Data extracts:
________________
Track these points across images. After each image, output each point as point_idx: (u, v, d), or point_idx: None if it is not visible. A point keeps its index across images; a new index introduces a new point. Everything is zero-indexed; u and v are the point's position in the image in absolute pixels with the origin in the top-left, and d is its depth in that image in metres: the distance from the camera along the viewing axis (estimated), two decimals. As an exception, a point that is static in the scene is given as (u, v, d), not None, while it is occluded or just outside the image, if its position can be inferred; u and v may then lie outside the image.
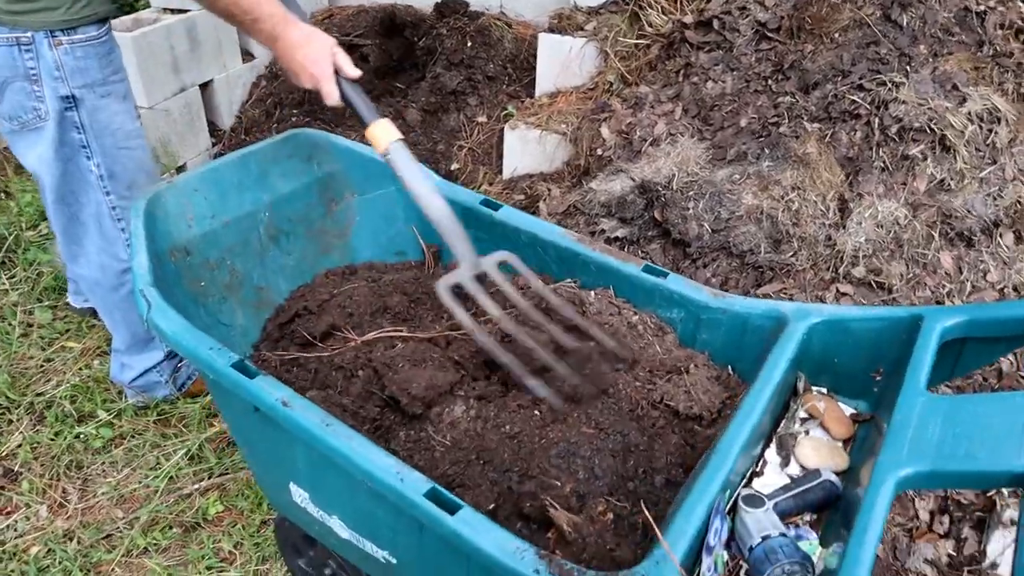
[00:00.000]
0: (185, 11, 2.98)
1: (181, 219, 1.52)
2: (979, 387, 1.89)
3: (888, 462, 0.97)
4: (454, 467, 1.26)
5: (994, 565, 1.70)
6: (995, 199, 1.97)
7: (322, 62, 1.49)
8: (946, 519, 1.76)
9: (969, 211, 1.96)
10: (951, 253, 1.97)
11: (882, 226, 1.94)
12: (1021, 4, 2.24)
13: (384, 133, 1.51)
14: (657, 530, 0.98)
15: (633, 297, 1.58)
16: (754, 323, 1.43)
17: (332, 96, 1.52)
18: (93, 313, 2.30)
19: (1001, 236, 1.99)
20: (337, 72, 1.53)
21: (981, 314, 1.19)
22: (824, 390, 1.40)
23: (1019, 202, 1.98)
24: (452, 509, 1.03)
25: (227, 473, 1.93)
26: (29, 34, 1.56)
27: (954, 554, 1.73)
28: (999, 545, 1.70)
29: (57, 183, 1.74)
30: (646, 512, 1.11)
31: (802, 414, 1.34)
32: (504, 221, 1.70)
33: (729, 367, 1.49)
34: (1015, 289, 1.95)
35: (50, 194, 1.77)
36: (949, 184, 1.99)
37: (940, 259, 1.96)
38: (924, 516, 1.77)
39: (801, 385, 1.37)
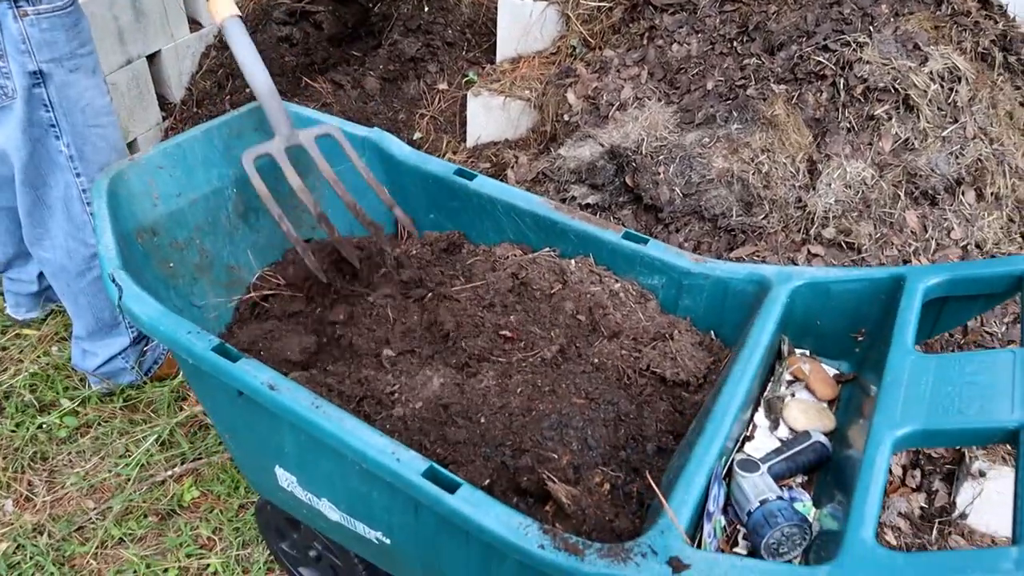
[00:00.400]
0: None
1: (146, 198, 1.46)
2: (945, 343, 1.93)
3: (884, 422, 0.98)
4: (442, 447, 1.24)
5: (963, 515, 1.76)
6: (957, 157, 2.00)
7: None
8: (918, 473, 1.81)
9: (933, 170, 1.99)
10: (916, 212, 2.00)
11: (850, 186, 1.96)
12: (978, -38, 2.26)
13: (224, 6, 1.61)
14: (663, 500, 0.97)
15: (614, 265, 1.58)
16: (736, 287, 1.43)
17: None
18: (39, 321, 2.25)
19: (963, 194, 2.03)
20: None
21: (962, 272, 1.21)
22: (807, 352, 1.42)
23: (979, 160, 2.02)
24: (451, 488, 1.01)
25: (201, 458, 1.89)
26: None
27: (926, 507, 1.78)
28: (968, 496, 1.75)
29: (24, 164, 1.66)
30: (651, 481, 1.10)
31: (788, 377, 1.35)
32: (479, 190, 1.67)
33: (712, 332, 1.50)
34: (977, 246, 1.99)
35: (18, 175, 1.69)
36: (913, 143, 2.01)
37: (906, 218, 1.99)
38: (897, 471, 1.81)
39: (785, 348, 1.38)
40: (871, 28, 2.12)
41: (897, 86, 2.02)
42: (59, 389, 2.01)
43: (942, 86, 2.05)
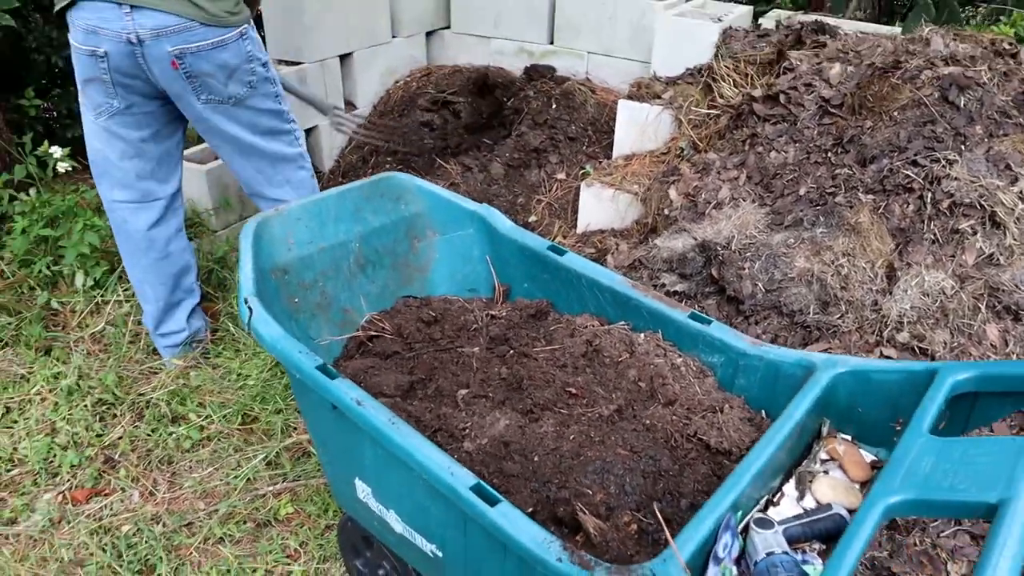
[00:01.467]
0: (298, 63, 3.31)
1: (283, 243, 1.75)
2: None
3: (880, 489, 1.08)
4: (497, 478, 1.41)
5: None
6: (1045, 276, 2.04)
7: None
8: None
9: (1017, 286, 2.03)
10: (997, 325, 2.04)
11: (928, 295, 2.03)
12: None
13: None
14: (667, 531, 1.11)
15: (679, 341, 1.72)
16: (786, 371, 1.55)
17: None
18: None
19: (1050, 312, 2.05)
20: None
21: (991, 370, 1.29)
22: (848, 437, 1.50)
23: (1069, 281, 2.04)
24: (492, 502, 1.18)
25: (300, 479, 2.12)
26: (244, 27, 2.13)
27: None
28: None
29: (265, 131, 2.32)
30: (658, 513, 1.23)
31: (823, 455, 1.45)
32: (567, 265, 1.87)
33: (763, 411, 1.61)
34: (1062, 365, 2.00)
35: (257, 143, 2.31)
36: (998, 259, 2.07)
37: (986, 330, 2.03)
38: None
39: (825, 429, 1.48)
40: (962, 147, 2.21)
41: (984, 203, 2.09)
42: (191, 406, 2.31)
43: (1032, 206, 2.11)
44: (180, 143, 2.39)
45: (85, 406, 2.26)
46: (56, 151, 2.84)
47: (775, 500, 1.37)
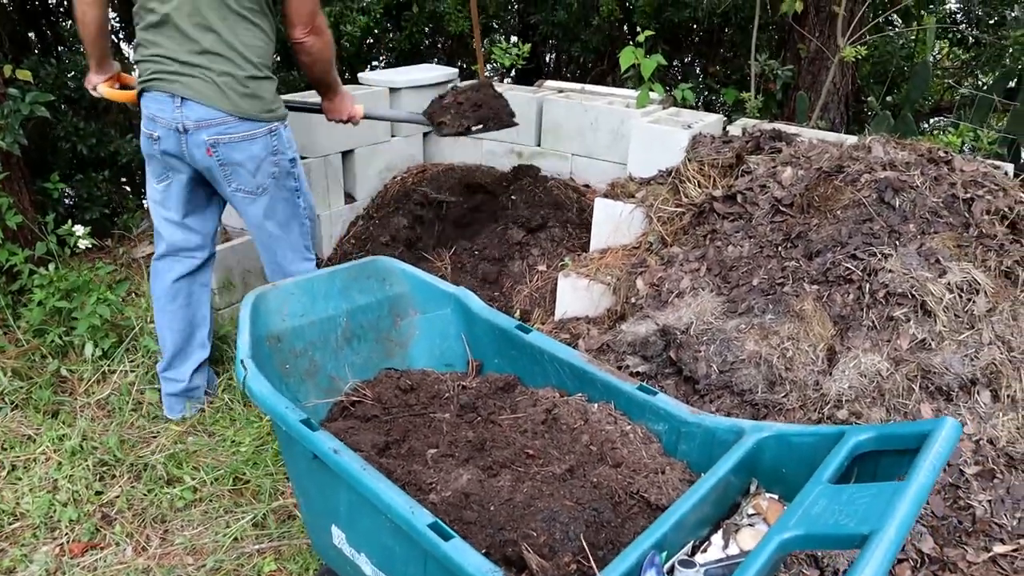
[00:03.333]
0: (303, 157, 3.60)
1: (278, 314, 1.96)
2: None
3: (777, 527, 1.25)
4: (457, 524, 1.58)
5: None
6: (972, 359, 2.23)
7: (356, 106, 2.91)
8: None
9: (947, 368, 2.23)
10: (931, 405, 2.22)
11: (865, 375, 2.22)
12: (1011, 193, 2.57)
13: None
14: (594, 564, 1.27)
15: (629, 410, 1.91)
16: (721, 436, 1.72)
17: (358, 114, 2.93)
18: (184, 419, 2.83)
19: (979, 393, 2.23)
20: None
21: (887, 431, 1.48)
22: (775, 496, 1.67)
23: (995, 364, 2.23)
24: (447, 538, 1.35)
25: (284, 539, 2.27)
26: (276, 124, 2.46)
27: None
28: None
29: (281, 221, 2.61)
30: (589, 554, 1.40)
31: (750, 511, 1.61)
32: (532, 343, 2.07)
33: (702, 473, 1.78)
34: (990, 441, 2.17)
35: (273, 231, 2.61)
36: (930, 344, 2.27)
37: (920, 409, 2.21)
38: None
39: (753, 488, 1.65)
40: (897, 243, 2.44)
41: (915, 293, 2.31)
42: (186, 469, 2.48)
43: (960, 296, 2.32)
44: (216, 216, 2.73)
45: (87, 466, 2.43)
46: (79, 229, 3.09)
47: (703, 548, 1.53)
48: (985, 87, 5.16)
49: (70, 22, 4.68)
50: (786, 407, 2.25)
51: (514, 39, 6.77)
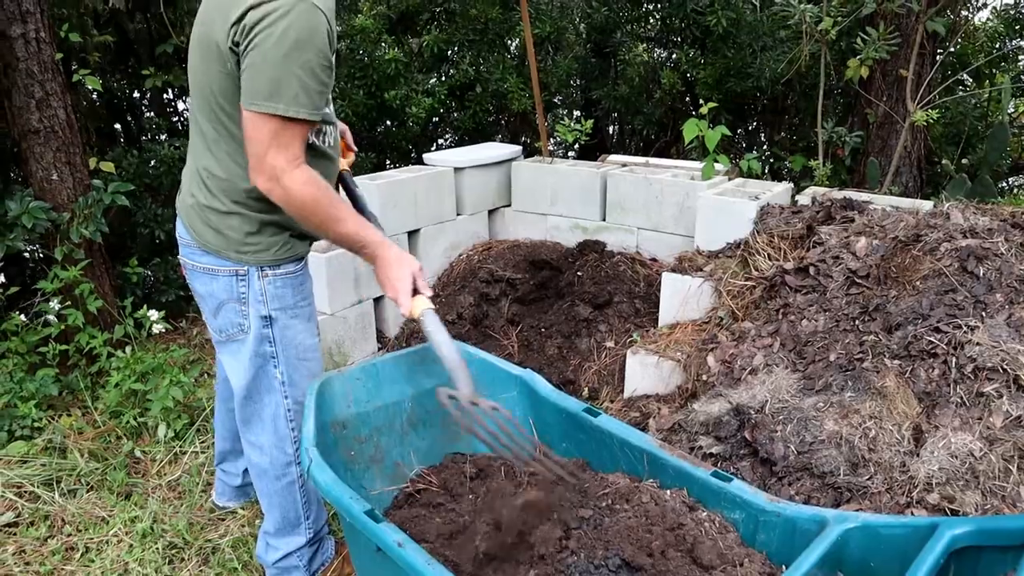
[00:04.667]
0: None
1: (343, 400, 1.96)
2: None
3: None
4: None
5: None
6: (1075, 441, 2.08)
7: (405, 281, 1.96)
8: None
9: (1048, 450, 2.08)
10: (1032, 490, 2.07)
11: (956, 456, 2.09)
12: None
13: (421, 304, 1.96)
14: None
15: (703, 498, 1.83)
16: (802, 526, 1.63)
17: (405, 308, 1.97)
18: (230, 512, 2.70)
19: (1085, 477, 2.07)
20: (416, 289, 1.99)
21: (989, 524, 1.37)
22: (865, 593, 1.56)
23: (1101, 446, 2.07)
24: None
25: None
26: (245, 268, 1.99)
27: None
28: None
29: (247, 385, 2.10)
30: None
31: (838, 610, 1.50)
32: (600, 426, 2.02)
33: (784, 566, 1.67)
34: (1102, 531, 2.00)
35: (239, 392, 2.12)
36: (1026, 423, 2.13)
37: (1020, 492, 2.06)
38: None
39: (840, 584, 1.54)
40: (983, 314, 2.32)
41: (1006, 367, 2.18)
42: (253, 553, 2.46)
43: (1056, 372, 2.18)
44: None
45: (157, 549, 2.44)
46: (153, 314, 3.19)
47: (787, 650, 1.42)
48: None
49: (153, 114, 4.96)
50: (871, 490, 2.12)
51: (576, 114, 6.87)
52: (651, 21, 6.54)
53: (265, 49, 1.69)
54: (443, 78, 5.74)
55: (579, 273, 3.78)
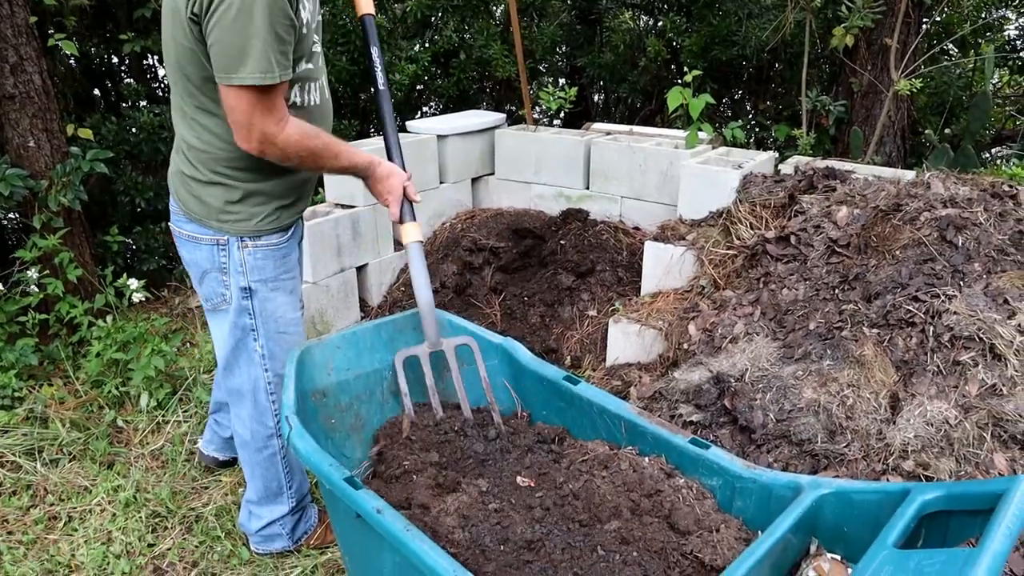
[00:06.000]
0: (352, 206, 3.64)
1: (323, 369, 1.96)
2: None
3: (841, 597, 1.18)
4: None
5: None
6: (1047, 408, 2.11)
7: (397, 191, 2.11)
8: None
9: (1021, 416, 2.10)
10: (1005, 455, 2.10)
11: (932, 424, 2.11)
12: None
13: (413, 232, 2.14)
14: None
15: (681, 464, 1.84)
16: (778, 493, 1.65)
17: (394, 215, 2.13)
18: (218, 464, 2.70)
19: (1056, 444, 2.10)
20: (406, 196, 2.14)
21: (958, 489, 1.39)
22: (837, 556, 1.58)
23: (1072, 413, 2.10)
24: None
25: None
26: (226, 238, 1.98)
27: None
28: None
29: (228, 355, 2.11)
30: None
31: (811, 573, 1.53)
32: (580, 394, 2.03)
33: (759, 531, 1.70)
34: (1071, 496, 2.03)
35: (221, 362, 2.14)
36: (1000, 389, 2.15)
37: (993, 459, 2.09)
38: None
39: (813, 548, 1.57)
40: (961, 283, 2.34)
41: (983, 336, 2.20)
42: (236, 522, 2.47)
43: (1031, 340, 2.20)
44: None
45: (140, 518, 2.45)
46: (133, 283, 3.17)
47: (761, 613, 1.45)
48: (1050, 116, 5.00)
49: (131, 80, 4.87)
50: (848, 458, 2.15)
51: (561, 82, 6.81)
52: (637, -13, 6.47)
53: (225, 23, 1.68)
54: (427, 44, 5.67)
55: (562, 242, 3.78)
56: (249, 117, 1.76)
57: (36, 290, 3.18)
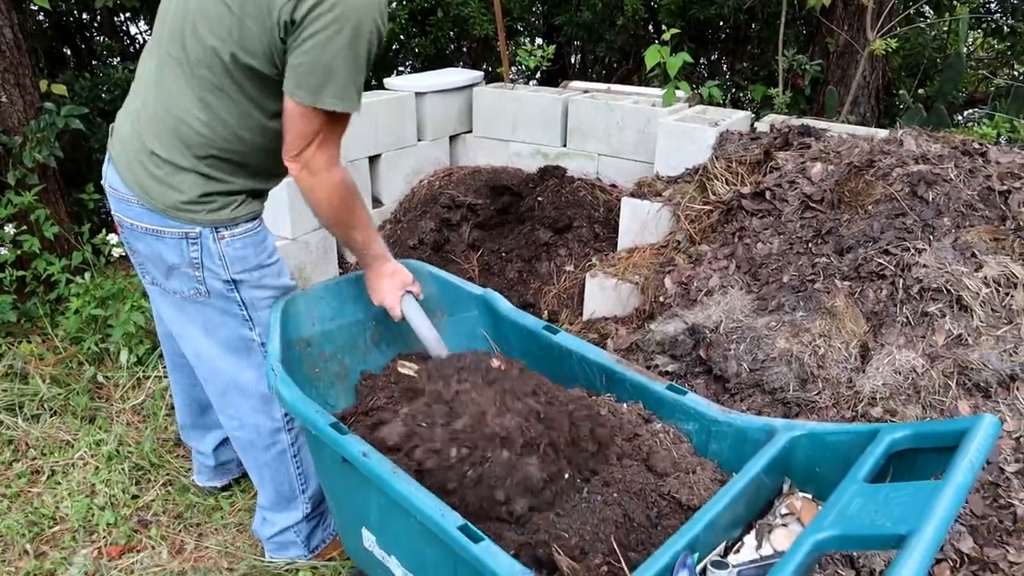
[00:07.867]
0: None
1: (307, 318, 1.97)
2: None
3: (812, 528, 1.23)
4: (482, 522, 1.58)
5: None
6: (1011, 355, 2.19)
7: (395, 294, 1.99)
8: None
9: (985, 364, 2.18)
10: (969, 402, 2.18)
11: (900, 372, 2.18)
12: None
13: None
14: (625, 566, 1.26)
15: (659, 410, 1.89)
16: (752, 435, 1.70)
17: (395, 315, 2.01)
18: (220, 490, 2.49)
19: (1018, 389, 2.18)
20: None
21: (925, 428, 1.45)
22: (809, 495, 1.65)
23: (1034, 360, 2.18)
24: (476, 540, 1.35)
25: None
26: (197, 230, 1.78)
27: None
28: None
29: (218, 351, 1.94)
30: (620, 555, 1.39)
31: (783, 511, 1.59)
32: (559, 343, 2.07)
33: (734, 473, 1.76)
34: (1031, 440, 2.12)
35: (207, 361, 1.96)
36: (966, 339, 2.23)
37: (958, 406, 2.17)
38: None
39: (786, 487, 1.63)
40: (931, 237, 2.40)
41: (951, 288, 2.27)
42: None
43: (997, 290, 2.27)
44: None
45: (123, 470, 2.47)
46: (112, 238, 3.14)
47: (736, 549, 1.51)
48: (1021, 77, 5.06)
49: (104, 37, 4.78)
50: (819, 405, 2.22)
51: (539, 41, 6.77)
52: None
________________
Return word for word the lines from the beginning of the entries through the line that contains "38: (924, 516, 1.77)", both ends included, but no pictures.

Track these points across images. After each image, output each point as point_idx: (u, v, d), or point_idx: None if it is not visible. A point keeps its index across images; a new index introduces a new point. Everything is zero-indexed; u and v are the point's position in the image in absolute pixels with the origin in the top-left, and d is its depth in that image in metres: the distance from the camera along the viewing axis (estimated), two decimals. As an exception, a point that is static in the scene is given as (u, v, d), not None, while it is occluded or just outside the image, if its position can be inferred; u and v may then lie outside the image.
[00:00.000]
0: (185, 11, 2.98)
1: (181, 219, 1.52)
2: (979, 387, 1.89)
3: (888, 462, 0.97)
4: (454, 467, 1.26)
5: (994, 565, 1.70)
6: (995, 199, 1.97)
7: (322, 62, 1.49)
8: (946, 519, 1.76)
9: (969, 211, 1.96)
10: (951, 253, 1.97)
11: (882, 226, 1.94)
12: (1021, 4, 2.24)
13: (384, 133, 1.51)
14: (657, 530, 0.98)
15: (633, 297, 1.58)
16: (754, 323, 1.43)
17: (332, 96, 1.52)
18: (93, 313, 2.30)
19: (1001, 236, 1.99)
20: (337, 72, 1.53)
21: (981, 314, 1.19)
22: (824, 390, 1.40)
23: (1019, 202, 1.98)
24: (452, 509, 1.03)
25: (227, 473, 1.93)
26: (29, 34, 1.56)
27: (954, 554, 1.73)
28: (999, 545, 1.70)
29: (57, 183, 1.74)
30: (646, 512, 1.11)
31: (802, 414, 1.34)
32: (504, 221, 1.70)
33: (729, 367, 1.49)
34: (1015, 289, 1.95)
35: (50, 194, 1.77)
36: (949, 184, 1.99)
37: (940, 259, 1.96)
38: (924, 516, 1.77)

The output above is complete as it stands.